Foreign products become domesticated

Jan. 1, 2020
Patriotism aside, the reality is that foreign nameplates have earned their place alongside the Big Three automakers in recent years. In fact, Consumer Reports released a list in November that names Honda, Toyota and Subaru models as among the most re

WHOLESALE: A part of doing business

Patriotism aside, the reality is that foreign nameplates have earned their place alongside the Big Three automakers in recent years. In fact, Consumer Reports released a list in November that names Honda, Toyota and Subaru models as among the most reliable vehicles on the road today and puts certain models from U.S. brands like Pontiac and Buick in the least-reliable category.

Mike Thompson, Phoenix-based CSK Auto Inc.'s vice president of merchandising, notes that the entry of import vehicles a generation ago marked an important change in how dealerships service vehicles.

"The quality they came in with challenged Detroit to be better," he explains. "Dealers used to keep busy just doing warranty work on the Big Three. Now they're trying to get regular business — oil changes, tire rotations. It's been quite a big dynamic shift."

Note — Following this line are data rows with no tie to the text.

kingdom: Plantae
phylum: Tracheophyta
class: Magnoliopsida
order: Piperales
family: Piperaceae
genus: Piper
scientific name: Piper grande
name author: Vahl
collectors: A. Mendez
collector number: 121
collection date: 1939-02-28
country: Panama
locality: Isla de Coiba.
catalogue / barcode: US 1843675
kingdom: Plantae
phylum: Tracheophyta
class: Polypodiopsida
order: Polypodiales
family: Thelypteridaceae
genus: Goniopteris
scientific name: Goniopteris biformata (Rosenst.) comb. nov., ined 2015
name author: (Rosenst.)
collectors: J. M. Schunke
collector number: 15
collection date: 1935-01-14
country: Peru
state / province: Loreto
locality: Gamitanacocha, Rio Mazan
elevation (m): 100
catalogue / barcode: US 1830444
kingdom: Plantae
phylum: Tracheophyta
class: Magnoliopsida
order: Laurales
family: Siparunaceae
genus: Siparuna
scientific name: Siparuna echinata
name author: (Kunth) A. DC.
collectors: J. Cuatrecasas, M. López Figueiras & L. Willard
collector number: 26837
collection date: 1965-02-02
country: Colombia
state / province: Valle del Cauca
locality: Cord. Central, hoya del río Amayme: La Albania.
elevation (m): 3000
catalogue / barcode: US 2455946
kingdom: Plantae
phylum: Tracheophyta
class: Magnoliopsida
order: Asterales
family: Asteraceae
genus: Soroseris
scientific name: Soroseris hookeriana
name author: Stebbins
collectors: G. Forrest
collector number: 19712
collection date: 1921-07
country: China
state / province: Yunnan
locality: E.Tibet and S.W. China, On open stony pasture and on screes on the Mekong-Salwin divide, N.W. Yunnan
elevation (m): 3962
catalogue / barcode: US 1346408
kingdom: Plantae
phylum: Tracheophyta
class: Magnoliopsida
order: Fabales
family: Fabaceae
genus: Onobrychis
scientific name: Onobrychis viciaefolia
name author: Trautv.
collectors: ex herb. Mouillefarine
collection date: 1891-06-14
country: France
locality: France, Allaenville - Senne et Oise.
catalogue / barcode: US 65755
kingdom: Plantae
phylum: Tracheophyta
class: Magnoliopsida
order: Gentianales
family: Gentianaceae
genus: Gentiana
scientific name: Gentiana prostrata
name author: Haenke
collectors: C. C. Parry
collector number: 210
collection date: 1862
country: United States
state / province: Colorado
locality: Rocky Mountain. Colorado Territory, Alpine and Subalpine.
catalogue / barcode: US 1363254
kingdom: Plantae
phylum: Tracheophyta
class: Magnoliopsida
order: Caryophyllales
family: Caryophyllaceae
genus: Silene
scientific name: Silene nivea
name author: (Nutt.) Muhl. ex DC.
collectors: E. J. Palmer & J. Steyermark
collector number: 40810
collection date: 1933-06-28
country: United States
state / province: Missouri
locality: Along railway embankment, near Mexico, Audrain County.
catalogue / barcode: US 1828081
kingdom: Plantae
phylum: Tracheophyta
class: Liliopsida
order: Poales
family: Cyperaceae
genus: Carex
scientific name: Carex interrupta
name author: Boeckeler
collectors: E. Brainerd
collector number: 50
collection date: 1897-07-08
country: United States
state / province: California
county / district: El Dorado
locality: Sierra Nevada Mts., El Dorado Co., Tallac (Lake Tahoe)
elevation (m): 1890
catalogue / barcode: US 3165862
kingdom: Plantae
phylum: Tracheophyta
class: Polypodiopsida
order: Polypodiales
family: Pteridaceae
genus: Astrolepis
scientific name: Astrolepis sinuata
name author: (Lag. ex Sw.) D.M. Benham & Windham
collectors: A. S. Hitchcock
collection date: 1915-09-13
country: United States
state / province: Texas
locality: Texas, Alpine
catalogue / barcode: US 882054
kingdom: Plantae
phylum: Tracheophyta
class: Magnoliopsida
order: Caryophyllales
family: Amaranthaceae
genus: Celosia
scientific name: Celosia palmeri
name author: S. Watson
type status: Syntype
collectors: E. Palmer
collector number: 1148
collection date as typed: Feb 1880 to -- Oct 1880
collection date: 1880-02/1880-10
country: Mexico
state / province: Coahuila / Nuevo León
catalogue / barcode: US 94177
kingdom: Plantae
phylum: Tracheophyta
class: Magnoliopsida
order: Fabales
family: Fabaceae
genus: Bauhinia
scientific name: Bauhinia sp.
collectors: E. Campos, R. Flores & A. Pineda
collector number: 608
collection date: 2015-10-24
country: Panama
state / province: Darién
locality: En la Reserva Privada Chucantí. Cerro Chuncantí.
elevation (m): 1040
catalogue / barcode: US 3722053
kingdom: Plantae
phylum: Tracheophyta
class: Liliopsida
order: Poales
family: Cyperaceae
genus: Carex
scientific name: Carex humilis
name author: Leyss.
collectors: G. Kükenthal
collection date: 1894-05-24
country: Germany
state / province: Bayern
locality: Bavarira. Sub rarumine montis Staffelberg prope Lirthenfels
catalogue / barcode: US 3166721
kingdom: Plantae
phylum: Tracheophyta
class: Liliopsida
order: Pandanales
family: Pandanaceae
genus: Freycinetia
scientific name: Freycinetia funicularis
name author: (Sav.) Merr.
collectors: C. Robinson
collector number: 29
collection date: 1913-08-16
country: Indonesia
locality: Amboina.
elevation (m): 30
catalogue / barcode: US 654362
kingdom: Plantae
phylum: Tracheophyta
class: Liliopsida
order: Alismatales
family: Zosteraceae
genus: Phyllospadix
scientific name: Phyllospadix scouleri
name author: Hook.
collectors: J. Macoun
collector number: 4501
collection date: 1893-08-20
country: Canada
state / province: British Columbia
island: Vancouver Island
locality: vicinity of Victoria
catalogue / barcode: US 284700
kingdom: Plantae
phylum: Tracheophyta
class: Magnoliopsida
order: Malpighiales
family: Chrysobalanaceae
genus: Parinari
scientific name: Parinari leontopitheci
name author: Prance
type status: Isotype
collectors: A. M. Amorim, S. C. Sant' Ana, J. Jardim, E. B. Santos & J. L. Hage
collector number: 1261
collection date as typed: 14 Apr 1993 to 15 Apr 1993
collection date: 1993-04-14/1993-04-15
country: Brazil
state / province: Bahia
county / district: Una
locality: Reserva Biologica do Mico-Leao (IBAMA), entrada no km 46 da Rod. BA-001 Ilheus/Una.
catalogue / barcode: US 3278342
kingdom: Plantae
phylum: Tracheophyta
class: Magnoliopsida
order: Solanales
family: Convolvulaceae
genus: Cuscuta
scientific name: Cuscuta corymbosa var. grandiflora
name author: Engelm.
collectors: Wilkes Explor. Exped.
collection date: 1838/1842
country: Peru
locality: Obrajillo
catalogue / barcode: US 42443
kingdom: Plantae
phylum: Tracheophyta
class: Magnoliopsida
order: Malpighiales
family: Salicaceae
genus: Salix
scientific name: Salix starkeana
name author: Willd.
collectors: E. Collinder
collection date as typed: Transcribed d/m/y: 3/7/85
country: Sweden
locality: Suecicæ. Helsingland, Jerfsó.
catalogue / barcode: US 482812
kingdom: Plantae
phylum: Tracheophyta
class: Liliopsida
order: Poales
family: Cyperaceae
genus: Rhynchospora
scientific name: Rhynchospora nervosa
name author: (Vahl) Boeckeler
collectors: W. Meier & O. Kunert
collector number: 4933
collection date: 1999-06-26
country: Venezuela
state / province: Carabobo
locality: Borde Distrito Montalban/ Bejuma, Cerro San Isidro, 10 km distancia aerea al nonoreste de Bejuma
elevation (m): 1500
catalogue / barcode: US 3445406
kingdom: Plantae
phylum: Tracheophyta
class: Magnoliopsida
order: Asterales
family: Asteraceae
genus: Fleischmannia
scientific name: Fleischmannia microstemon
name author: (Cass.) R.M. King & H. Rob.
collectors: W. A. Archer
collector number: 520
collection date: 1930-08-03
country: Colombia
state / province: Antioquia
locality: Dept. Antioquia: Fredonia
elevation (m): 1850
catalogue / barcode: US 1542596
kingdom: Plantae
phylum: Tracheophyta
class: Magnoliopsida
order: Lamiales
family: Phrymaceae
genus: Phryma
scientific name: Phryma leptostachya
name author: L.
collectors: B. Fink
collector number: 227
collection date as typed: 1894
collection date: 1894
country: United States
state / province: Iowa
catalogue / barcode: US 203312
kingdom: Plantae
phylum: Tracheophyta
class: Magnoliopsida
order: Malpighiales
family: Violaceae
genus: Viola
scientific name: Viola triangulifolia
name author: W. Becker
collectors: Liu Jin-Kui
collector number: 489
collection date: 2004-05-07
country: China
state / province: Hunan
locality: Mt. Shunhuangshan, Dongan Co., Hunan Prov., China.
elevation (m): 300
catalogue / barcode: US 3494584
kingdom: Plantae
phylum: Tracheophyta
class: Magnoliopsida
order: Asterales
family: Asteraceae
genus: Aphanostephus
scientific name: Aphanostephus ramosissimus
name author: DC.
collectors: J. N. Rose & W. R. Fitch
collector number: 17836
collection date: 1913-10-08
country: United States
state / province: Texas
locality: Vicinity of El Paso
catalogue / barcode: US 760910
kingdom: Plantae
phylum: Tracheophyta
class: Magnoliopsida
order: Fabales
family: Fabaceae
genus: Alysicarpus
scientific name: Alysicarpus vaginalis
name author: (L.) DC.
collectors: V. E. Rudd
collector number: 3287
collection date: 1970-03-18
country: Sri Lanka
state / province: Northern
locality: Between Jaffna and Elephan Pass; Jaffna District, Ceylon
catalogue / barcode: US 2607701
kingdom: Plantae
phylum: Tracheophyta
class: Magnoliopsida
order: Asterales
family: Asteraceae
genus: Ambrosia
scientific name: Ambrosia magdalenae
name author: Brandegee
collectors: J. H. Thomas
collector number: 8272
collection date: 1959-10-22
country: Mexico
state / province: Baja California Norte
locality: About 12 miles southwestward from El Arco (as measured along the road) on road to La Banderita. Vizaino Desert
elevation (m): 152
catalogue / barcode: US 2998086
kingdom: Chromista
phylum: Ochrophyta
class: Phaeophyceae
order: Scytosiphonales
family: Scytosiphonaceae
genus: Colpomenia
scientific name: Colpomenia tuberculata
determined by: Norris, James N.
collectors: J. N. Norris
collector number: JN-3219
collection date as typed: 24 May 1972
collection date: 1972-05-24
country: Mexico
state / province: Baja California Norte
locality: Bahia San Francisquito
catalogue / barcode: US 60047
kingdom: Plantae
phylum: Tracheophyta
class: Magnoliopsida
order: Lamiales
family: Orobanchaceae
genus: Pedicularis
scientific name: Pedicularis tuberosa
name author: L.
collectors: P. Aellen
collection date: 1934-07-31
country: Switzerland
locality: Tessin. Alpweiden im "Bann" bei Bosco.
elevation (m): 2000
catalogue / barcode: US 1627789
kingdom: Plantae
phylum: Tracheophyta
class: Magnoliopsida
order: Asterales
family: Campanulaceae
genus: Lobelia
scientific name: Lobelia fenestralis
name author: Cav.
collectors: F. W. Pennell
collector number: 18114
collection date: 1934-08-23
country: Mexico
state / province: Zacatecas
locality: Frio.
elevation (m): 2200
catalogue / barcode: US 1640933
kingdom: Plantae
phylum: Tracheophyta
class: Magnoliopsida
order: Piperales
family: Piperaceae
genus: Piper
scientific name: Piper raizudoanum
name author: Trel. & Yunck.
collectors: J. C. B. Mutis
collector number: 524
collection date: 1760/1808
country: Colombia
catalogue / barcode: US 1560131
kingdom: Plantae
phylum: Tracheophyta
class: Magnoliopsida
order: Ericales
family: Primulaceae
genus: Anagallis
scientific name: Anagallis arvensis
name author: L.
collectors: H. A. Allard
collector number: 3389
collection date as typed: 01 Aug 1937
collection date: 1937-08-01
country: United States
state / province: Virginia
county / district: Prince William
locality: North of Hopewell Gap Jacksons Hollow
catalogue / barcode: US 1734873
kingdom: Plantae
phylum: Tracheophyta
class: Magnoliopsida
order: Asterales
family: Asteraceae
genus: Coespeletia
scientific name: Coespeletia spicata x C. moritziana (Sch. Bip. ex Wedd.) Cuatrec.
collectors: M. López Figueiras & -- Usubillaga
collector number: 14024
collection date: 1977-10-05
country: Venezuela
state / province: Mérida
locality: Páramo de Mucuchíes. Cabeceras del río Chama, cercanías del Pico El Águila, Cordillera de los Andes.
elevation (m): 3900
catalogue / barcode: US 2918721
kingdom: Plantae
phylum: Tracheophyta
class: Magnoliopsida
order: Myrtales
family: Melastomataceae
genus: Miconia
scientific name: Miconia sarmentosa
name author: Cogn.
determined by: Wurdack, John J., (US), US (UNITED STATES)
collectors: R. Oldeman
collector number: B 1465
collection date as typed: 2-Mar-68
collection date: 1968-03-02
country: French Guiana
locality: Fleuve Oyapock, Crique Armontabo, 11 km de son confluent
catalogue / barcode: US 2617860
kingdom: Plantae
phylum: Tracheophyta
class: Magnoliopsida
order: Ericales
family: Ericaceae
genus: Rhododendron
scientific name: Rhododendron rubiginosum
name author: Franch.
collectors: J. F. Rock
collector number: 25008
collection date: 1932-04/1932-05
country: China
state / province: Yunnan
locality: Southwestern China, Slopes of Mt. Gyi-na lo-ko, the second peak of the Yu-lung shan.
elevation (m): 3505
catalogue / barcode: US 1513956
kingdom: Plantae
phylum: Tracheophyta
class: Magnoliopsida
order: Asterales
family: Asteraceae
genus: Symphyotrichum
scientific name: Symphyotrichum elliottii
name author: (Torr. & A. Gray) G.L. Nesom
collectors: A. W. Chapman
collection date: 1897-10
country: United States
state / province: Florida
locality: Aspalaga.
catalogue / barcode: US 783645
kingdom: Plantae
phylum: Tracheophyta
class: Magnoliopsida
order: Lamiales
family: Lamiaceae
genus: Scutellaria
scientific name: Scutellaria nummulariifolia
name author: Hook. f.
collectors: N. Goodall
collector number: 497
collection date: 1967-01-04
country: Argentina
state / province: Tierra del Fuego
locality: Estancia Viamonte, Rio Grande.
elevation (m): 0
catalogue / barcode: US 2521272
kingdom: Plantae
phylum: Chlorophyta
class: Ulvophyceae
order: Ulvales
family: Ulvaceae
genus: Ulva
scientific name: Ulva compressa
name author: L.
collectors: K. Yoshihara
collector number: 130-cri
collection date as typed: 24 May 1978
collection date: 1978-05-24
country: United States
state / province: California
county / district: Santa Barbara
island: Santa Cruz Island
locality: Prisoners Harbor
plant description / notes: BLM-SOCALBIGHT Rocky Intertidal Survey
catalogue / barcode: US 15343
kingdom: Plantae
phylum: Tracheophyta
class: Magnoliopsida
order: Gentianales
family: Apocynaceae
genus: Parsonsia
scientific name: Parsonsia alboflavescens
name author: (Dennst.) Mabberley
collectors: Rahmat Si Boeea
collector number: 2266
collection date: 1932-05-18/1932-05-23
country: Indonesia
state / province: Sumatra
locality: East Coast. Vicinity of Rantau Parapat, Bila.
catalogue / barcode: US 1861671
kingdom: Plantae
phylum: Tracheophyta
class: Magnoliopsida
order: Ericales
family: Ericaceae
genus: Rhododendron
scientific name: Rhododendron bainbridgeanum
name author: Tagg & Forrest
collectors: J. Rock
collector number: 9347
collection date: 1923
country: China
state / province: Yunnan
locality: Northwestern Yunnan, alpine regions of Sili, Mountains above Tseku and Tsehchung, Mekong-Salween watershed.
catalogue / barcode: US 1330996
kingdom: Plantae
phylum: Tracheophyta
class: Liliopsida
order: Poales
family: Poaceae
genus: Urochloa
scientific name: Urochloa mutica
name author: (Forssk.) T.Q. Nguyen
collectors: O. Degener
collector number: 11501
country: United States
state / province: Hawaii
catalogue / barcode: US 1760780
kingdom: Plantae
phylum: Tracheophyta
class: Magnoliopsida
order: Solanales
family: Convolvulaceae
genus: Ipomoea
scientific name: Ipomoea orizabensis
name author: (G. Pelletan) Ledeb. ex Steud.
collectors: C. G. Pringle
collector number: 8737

That shift in services trickles down to wholesalers, he adds, noting that CSK does wholesale in addition to its retail business.

Ron Dahlhaus, general manager of General Parts Group, LLC, a Totowa, N.J.-based wholesaler consortium, says that many wholesalers are already prepared for import business.

"It's just another vehicle on the road," he says. "I'd say imports are probably 45 percent of our inventory."

That said, Dahlhaus notes that they try to stock American-made lines like Bendix and KYB as much as possible, including those made for import brands.

Alan White, a third-generation partner in Carolinas Auto Supply House in Charlotte, N.C., says he has seen an impact in the last decade as to how certain aftermarket lines, especially accessories, have dropped off.

"We have gotten into some of the add-on stuff like air dams and wheel covers, but overall it seems to me that fewer people can tinker on the import cars like they used to do on domestic cars," he explains.

Still, White contends that his import/domestic ratio of inventory has been about 50/50 for several years now.

"We sell a lot of crash items, so the bumpers, fenders, etc., should hopefully continue for the near future," he says. "As far as accessories, we'll just have to keep our eyes open."

White also points out that the economic struggle U.S. parts manufacturers have been facing will continue to have a direct effect on how jobbers stock inventory, for better or worse.

"It's actually easier for us to e-mail, fax or even call someone in the Far East, place an order and have it delivered at our door than deal with some of our domestic suppliers," he says. "It's amazing how aggressive the overseas manufacturers have become. We are now able to import containers from some vendors in Taiwan or China on an open account basis. Imagine doing that 15 years ago!"

RETAIL: DIYers still drive American

On the retail side, walk-in business is still focused on parts for the Big Three.

"Yes, we offer import auto parts, but we have for the past few years," shrugs Dianne Strausser, owner of Thumb Auto Parts in Yale, Mich. She notes that being in a rural area, customers are more apt to come in looking for parts on an American vehicle, a trend that is unlikely to change anytime soon.

Ralph Babbitt, president of Babbitt Automotive in Staten Island, N.Y., believes that the do-it-yourselfers who drive foreign cars are often more likely to look for inexpensive parts on auction sites or other Internet resources.

"Most of our clientele is still driving domestic SUVs," he says. "The younger guys who are looking to 'hop up' their foreign cars — well, we're not getting much of that action. They're looking to get parts for less expensive than I can offer. We just don't go to that level of volume."

Still, everyone agrees it's important to roll with the punches in order to keep giving what the customer wants. Les Rowell, manager of Best American Auto Parts, Houston, Texas, notes that the owner started the business with the intention of living up to its name: selling American parts only. However, it was soon apparent that being patriotic and distributing non-domestic parts didn't have to be mutually exclusive.

"I was at a man's wrecking yard a few years ago and what he said to me made complete sense: 'If it's got a tire, I'll sell it,'" Rowell recalls. "I mean, why not? We still fly our colors and offer great service."

While Best American is primarily a salvage parts store, Rowell has been stocking more new parts, such as headlights, mirrors and intakes. However, again, they're all Chevy, Ford and Dodge. "It's what people come in for," he says.